In FIG. 2, the magnetic pole S1 functions as a developing pole, and the magnetic pole N1 functions as a magnetic pole for conveying the developer from the developing position 33 to the removing position 34.
In the device of FIG. 2, the toner is supplied to the developer on the sleeve 3 at the removing position 34.
In other words, the toner 24 in the toner container 23 is supplied to a supplying roller 26 by an application roller 25. The toner layer thickness on the supplying roller 26, is regulated by a blade 27. The supplying roller 26 is in contact with the developer layer on the sleeve 3. With the rotation of the supplying roller 26, the toner is supplied to the developer layer on the roller 26. The magnetic flux density of the above-described developing magnetic pole (first pole) is not less than 750, and not more than 1400 Gauss, preferably.
If the magnetic flux density of the developing pole is smaller than 750 Gauss, the reproducibility of the image for the low density region is decreased, and if it is larger than 1400 Gauss, the developed image involves non-uniformity stripes,
FIG. 3 shows an example of an electrophotographic apparatus capable of using the developing device of this embodiment, in the form of a color printer.
The printer comprises four image forming stations, corresponding to respective colors, each comprising a photosensitive drum and image forming means therearound. The toner images formed on the respective photosensitive drums in the image forming stations, are transferred onto a transfer material carried on a belt-like carrying member, in faced relation with the photosensitive drums, so that a color image is formed.
In each of the image forming stations Pm, Pc, Py and Pk for magenta, cyan, yellow and black colors, photosensitive drums 4 (4M, 4C, 4Y, 4K) are rotatable in a direction indicated by an arrow (clockwise direction). Around each of the photosensitive drums 4M, 4C, 4Y or 4K, a respective corona charger 16 (16M, 16C, 16Y, 16K), scanning optical system 17 as optical scanning means (17M, 17C, 17Y, 17K), developing device 9 (9M, 9C, 9Y, 9K), and a cleaning device 18 (18M, 18C, 18Y, 18K), are disposed.
A transfer station constituting part of the image forming means comprises a respective transfer charger 19 (19M, 19C, 19Y, 19K) for the associated drum, and a transfer belt 19a common for the image forming stations. The formation of a full-color image is carried out by transferring and overlaying the respective color toner images sequentially from the photosensitive drums onto the transfer material supported on the transfer belt 19a. The transfer material P is supplied from a sheet feeding cassette 20, and the transfer material P after the transfer operation, is separated, and is discharged to a tray 22 through a fixing device 21.

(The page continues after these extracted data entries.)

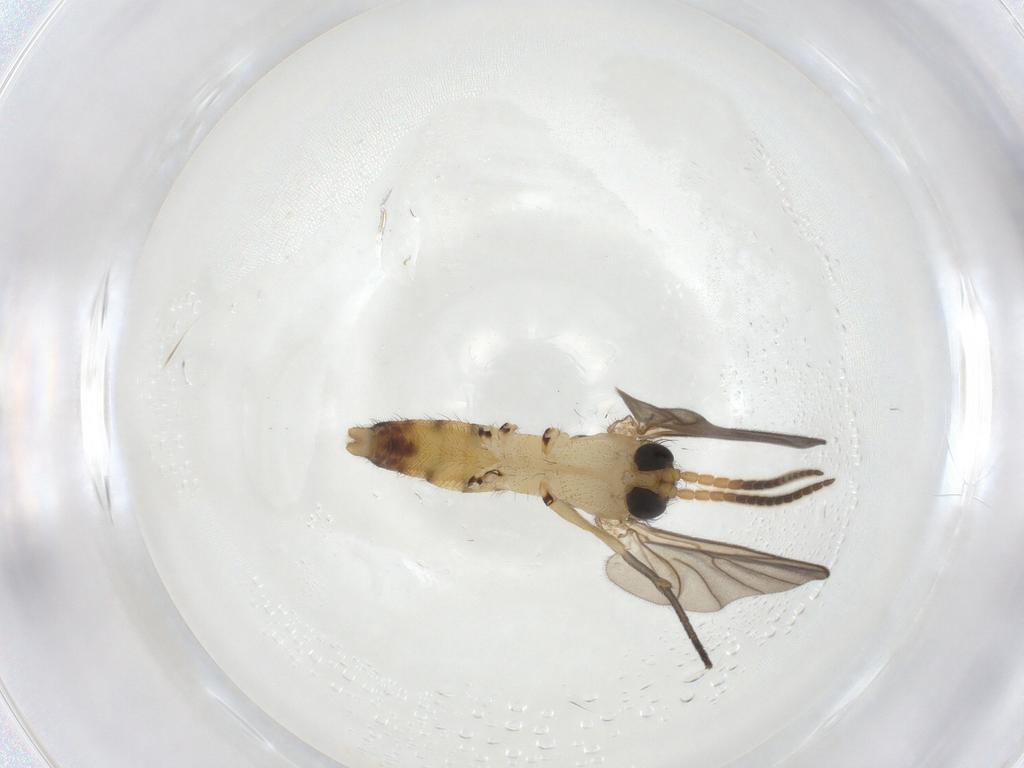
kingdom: Animalia
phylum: Arthropoda
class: Insecta
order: Diptera
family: Mycetophilidae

The scanning optical system 17M, 17C, 17Y and 17K, comprises a laser source not shown, a polygonal mirror for scanningly deflecting the laser beam from the laser source, an f-θ lens focusing on a generating line on the surface of the photosensitive drum the scanning beam, a reflection mirror for deflecting the beam, and a beam detector for detecting a predetermined position of the scanning beam.

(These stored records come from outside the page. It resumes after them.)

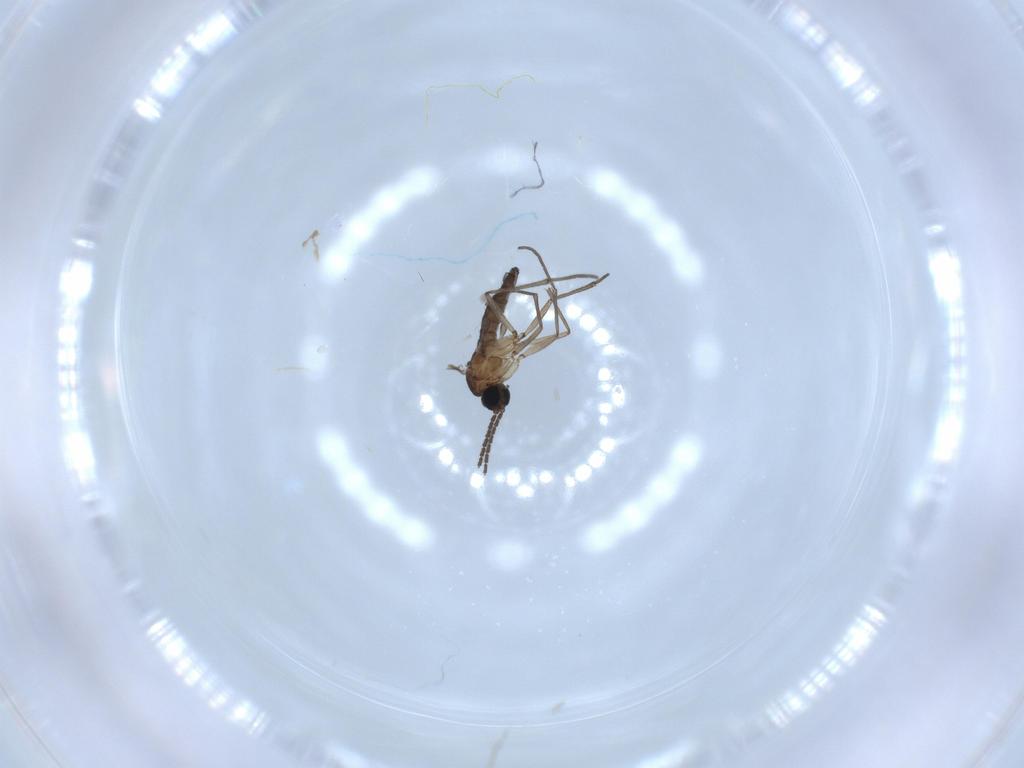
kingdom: Animalia
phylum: Arthropoda
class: Insecta
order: Diptera
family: Sciaridae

In the foregoing, a description has been made as to a so-called contact type developing device for contacting the developer layer on the developer carrying member to the image bearing member.

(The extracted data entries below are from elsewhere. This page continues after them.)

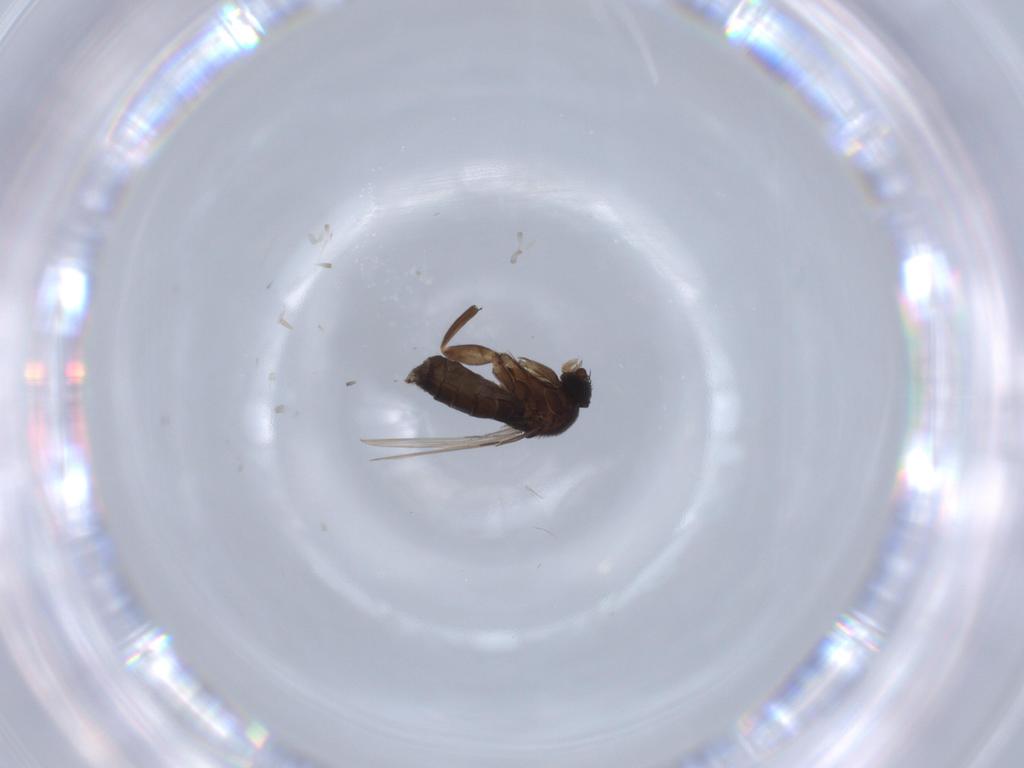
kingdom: Animalia
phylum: Arthropoda
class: Insecta
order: Diptera
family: Phoridae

However, the present invention is applicable to a so-called non-contact type developing device in which the minimum gap between the developer carrying member and the image bearing member is smaller than the layer thickness of the developer.
While the invention has been described with reference to the structures disclosed herein, it is not confined to the details set forth and this application is intended to cover such modifications or changes as may come within the purposes of the improvements or the scope of the following claims.